-- WRITTEN TASK --
Copy out every one of the following entries word for word, keeping each line unchanged.
— Start —
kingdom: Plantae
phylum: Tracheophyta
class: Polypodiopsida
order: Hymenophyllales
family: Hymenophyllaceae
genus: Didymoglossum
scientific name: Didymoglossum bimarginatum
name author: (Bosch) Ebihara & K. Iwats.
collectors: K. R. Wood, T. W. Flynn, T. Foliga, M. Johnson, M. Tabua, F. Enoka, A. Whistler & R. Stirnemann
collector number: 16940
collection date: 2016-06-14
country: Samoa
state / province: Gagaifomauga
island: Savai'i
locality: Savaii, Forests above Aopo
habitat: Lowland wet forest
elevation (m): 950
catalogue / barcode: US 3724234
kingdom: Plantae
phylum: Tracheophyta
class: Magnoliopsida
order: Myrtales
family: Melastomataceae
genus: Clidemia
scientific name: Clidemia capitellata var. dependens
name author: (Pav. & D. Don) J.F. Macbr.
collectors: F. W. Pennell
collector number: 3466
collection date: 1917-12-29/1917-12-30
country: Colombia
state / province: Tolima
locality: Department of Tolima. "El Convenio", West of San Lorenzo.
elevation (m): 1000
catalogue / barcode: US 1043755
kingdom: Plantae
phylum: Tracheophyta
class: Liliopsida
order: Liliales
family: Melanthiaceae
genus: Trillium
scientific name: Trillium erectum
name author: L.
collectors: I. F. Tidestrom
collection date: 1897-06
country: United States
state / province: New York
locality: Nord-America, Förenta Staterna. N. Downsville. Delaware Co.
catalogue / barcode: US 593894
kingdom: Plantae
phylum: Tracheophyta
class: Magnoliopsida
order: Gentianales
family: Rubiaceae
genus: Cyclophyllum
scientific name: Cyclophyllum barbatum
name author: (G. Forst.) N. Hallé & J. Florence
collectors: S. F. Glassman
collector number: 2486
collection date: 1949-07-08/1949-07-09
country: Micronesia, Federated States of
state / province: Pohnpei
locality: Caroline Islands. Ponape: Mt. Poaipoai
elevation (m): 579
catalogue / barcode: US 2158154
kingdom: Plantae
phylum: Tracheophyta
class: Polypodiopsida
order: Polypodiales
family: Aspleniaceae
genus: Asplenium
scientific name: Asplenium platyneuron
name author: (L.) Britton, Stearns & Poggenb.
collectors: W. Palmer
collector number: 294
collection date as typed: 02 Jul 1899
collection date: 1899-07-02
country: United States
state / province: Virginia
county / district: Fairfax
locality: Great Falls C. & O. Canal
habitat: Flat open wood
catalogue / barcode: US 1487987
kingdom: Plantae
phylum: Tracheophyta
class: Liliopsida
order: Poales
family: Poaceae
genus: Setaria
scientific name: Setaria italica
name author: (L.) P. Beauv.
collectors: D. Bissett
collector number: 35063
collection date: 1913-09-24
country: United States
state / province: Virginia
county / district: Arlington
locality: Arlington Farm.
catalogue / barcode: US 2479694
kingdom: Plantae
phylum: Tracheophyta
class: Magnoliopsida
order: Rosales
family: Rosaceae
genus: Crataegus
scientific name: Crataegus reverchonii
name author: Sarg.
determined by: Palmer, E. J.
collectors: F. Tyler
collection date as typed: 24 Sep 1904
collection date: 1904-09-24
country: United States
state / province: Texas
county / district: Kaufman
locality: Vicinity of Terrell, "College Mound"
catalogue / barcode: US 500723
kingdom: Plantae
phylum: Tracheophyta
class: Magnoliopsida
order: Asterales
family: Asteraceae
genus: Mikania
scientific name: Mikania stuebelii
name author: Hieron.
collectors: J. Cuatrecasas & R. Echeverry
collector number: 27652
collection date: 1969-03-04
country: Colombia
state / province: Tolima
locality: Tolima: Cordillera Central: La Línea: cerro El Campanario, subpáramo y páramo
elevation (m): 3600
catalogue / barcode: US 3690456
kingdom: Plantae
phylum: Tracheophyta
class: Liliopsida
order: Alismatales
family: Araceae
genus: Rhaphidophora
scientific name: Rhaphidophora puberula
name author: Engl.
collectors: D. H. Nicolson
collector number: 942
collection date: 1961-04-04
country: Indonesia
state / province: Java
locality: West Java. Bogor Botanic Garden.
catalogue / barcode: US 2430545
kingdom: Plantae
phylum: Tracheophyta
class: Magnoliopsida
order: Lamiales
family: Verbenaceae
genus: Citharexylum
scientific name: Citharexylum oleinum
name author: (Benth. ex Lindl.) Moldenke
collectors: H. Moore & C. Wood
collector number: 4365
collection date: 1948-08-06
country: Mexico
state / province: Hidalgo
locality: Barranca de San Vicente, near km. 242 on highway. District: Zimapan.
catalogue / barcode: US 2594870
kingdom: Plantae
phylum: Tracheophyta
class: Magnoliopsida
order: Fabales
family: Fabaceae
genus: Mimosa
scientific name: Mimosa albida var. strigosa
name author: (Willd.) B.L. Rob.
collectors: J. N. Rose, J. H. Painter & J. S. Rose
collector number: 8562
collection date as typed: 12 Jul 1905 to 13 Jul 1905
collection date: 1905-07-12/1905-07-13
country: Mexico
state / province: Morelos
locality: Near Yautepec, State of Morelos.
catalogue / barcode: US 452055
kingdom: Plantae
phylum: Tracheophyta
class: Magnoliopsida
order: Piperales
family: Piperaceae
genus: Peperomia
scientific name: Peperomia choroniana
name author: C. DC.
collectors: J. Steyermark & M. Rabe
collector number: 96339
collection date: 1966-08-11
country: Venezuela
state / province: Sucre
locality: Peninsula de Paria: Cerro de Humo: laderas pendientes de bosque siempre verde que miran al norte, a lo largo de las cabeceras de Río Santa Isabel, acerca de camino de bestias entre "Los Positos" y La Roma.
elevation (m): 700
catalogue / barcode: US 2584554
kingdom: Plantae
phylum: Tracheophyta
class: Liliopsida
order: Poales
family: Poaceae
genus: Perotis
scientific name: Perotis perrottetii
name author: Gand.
— End —
-- SOLUTION TO THE PROBLEM --
kingdom: Plantae
phylum: Tracheophyta
class: Polypodiopsida
order: Hymenophyllales
family: Hymenophyllaceae
genus: Didymoglossum
scientific name: Didymoglossum bimarginatum
name author: (Bosch) Ebihara & K. Iwats.
collectors: K. R. Wood, T. W. Flynn, T. Foliga, M. Johnson, M. Tabua, F. Enoka, A. Whistler & R. Stirnemann
collector number: 16940
collection date: 2016-06-14
country: Samoa
state / province: Gagaifomauga
island: Savai'i
locality: Savaii, Forests above Aopo
habitat: Lowland wet forest
elevation (m): 950
catalogue / barcode: US 3724234
kingdom: Plantae
phylum: Tracheophyta
class: Magnoliopsida
order: Myrtales
family: Melastomataceae
genus: Clidemia
scientific name: Clidemia capitellata var. dependens
name author: (Pav. & D. Don) J.F. Macbr.
collectors: F. W. Pennell
collector number: 3466
collection date: 1917-12-29/1917-12-30
country: Colombia
state / province: Tolima
locality: Department of Tolima. "El Convenio", West of San Lorenzo.
elevation (m): 1000
catalogue / barcode: US 1043755
kingdom: Plantae
phylum: Tracheophyta
class: Liliopsida
order: Liliales
family: Melanthiaceae
genus: Trillium
scientific name: Trillium erectum
name author: L.
collectors: I. F. Tidestrom
collection date: 1897-06
country: United States
state / province: New York
locality: Nord-America, Förenta Staterna. N. Downsville. Delaware Co.
catalogue / barcode: US 593894
kingdom: Plantae
phylum: Tracheophyta
class: Magnoliopsida
order: Gentianales
family: Rubiaceae
genus: Cyclophyllum
scientific name: Cyclophyllum barbatum
name author: (G. Forst.) N. Hallé & J. Florence
collectors: S. F. Glassman
collector number: 2486
collection date: 1949-07-08/1949-07-09
country: Micronesia, Federated States of
state / province: Pohnpei
locality: Caroline Islands. Ponape: Mt. Poaipoai
elevation (m): 579
catalogue / barcode: US 2158154
kingdom: Plantae
phylum: Tracheophyta
class: Polypodiopsida
order: Polypodiales
family: Aspleniaceae
genus: Asplenium
scientific name: Asplenium platyneuron
name author: (L.) Britton, Stearns & Poggenb.
collectors: W. Palmer
collector number: 294
collection date as typed: 02 Jul 1899
collection date: 1899-07-02
country: United States
state / province: Virginia
county / district: Fairfax
locality: Great Falls C. & O. Canal
habitat: Flat open wood
catalogue / barcode: US 1487987
kingdom: Plantae
phylum: Tracheophyta
class: Liliopsida
order: Poales
family: Poaceae
genus: Setaria
scientific name: Setaria italica
name author: (L.) P. Beauv.
collectors: D. Bissett
collector number: 35063
collection date: 1913-09-24
country: United States
state / province: Virginia
county / district: Arlington
locality: Arlington Farm.
catalogue / barcode: US 2479694
kingdom: Plantae
phylum: Tracheophyta
class: Magnoliopsida
order: Rosales
family: Rosaceae
genus: Crataegus
scientific name: Crataegus reverchonii
name author: Sarg.
determined by: Palmer, E. J.
collectors: F. Tyler
collection date as typed: 24 Sep 1904
collection date: 1904-09-24
country: United States
state / province: Texas
county / district: Kaufman
locality: Vicinity of Terrell, "College Mound"
catalogue / barcode: US 500723
kingdom: Plantae
phylum: Tracheophyta
class: Magnoliopsida
order: Asterales
family: Asteraceae
genus: Mikania
scientific name: Mikania stuebelii
name author: Hieron.
collectors: J. Cuatrecasas & R. Echeverry
collector number: 27652
collection date: 1969-03-04
country: Colombia
state / province: Tolima
locality: Tolima: Cordillera Central: La Línea: cerro El Campanario, subpáramo y páramo
elevation (m): 3600
catalogue / barcode: US 3690456
kingdom: Plantae
phylum: Tracheophyta
class: Liliopsida
order: Alismatales
family: Araceae
genus: Rhaphidophora
scientific name: Rhaphidophora puberula
name author: Engl.
collectors: D. H. Nicolson
collector number: 942
collection date: 1961-04-04
country: Indonesia
state / province: Java
locality: West Java. Bogor Botanic Garden.
catalogue / barcode: US 2430545
kingdom: Plantae
phylum: Tracheophyta
class: Magnoliopsida
order: Lamiales
family: Verbenaceae
genus: Citharexylum
scientific name: Citharexylum oleinum
name author: (Benth. ex Lindl.) Moldenke
collectors: H. Moore & C. Wood
collector number: 4365
collection date: 1948-08-06
country: Mexico
state / province: Hidalgo
locality: Barranca de San Vicente, near km. 242 on highway. District: Zimapan.
catalogue / barcode: US 2594870
kingdom: Plantae
phylum: Tracheophyta
class: Magnoliopsida
order: Fabales
family: Fabaceae
genus: Mimosa
scientific name: Mimosa albida var. strigosa
name author: (Willd.) B.L. Rob.
collectors: J. N. Rose, J. H. Painter & J. S. Rose
collector number: 8562
collection date as typed: 12 Jul 1905 to 13 Jul 1905
collection date: 1905-07-12/1905-07-13
country: Mexico
state / province: Morelos
locality: Near Yautepec, State of Morelos.
catalogue / barcode: US 452055
kingdom: Plantae
phylum: Tracheophyta
class: Magnoliopsida
order: Piperales
family: Piperaceae
genus: Peperomia
scientific name: Peperomia choroniana
name author: C. DC.
collectors: J. Steyermark & M. Rabe
collector number: 96339
collection date: 1966-08-11
country: Venezuela
state / province: Sucre
locality: Peninsula de Paria: Cerro de Humo: laderas pendientes de bosque siempre verde que miran al norte, a lo largo de las cabeceras de Río Santa Isabel, acerca de camino de bestias entre "Los Positos" y La Roma.
elevation (m): 700
catalogue / barcode: US 2584554
kingdom: Plantae
phylum: Tracheophyta
class: Liliopsida
order: Poales
family: Poaceae
genus: Perotis
scientific name: Perotis perrottetii
name author: Gand.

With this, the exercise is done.